WALL STREET Market timing, though legal, attracts scrutiny



Some experts say timing stocks is not a wise investment strategy.
KNIGHT RIDDER NEWSPAPERS
William E. Donoghue is spoiling for a debate on the merits of market timing.
To ignore timing means "growth funds that don't grow, value funds that don't add value, and managers who don't manage," said Donoghue, an investment newsletter writer and money manager in Natick, Mass.
What he got instead is tough talk from New York Attorney General Eliot Spitzer.
Timing involves placing short-term bets on the direction of the stock market, or parts of it. It represents the opposite of a long-term strategy of picking an investment and sticking with it.

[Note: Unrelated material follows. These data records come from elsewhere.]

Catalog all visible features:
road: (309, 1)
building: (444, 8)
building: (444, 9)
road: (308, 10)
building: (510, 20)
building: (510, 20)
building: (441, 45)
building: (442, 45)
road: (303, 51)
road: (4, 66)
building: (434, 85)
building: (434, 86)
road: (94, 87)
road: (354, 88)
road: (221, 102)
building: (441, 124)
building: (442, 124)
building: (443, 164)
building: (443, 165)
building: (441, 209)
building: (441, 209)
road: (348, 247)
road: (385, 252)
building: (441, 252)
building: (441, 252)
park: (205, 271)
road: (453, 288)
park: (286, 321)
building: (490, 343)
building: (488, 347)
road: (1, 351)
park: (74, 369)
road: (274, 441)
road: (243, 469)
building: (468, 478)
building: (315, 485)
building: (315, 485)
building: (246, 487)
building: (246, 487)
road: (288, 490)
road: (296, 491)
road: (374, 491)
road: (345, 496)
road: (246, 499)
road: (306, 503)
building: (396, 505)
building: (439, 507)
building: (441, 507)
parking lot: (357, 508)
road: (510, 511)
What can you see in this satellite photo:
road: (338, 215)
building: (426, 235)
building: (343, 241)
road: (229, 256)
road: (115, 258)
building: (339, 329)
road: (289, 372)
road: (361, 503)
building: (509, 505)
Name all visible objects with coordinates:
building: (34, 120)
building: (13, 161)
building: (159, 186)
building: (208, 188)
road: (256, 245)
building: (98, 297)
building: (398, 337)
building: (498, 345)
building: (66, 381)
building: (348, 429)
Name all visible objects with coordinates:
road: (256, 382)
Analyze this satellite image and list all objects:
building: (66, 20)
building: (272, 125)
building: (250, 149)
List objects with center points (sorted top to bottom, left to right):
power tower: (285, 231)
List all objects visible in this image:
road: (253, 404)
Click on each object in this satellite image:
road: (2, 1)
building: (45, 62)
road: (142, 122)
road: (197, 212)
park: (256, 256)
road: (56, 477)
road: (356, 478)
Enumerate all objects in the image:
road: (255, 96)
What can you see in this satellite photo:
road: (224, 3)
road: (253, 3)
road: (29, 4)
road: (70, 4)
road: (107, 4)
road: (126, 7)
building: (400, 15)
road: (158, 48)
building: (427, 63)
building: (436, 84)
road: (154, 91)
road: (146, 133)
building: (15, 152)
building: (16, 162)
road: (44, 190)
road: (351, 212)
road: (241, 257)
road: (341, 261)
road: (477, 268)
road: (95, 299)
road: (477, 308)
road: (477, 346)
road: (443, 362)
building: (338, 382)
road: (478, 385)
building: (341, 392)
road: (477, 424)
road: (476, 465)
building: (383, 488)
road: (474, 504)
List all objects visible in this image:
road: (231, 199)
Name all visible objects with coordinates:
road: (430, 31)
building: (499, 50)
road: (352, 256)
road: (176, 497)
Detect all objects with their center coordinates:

Spitzer likened timing to a casino that says it prohibits loaded dice, and then passes them out to favored gamblers.
Citing examples of alleged improprieties at four mutual funds, a complaint he filed recently rocked an industry built on leveling the playing field for ordinary investors.
Broad accusations aside, market timing isn't unethical or illegal if fund companies publicly embrace the practice, and many do.
A new look
Timing is getting a new look from investors after three years of stock-market losses. For example, assets grew 50 percent to $9 billion so far this year at Rydex Funds, a Rockville, Md., fund company catering to timers.
Noted economist and author Peter Bernstein chided institutional money managers earlier this year for not being more opportunistic (read: timing) in an era of stingy investment returns.
But if timing is more acceptable, is it wise? Experts say "no."
"The fly in the ointment is execution," said Jeffrey Ptak, a Morningstar mutual fund analyst. "It requires an enormous amount of skill that the vast majority of investors don't have."
Even the pros lack the smarts and the temperament to beat the market long-term, said Mark Hulbert, who rates the performance of market strategists who write investment newsletters.
"Over long, long periods of time, 10 years or more, you're going to find that 80 percent fail and 20 percent succeed," said Hulbert, editor of the Hulbert Financial Digest, in Annandale, Va.
Winning strategy
Discipline distinguishes winners from losers, he said. Winning newsletter writers stick to their guns even in ugly markets that cut deeply into investment returns -- and subscription lists.
Market timers move in and out of the market frequently, betting that they can make money on the market's zigs and zags. These bets stay in place for just days, weeks or even months.
By contrast, buy-and-hold investors, measuring progress in decades, are content to reap the overall gain in the market generated by a growing economy, and increases in corporate earnings and dividends.
Fund companies serving buy-and-hold investors often ban market timers because frequent trading translates into higher expenses and taxes.
Buy-and-hold investors should seek out mutual funds with a low turnover rate, or percentage of its assets bought or sold in a given year. A turnover rate of 30 percent or less indicates a buy-and-hold strategy.
Fickle investors
To be sure, individual investors can be fickle as well. According to an annual survey by Dalbar Inc., a Boston financial services consultancy, the average investor holds a mutual fund for 2.5 years.
"They buy a couple of weeks after the market spikes up and they sell a couple weeks after the market spikes down," said Heather Hopkins, a Dalbar vice president. "They make very poor decisions in timing the market."
There is an appalling level of self-inflicted damage among investors in Dalbar's estimates of individual investment returns. The study calculates holding periods by extrapolating them from flows of money into and out of mutual funds, and applies them to historic returns.
Dalbar estimates that the average investor earned 2.57 percent a year between 1984 and 2002, or roughly a fifth of the 12.22 percent annual gain of the Standard & amp; Poor's 500 index.
Long-term approach
Some timers also have trouble breaking away from the crowd, said Chuck Tennes, portfolio director at Rydex, although timers do better when they focus on trends taking place over months rather than days.
"I don't often see people making money trading rapidly," he said. "Where do you draw the line on timing that's foolish and damaging?"
Donoghue's strategy is to rotate among various industry groups, or market sectors, using mutual funds or exchange-traded funds, which are effectively index funds that can be bought and sold like stocks.
Donoghue, who earned a graduate business degree from Temple University in 1975, built a money-fund publishing business in the 1980s and sold it to imoneyNet.
Bullish lately, Donoghue recommends buying index stakes in semiconductors and Japanese stocks, and selling shares in Rydex Ursa, a mutual fund representing a bet that the market will fall.
Hulbert, the newsletter analyst, estimates that Donoghue's subscribers would have earned 1.8 percent a year since Jan. 1, 2000, by following the three strategies in the DonoghuePlan ActionGram. In the same years, the Wilshire 5000, a broad measure of the stock market, lost 7.8 percent a year.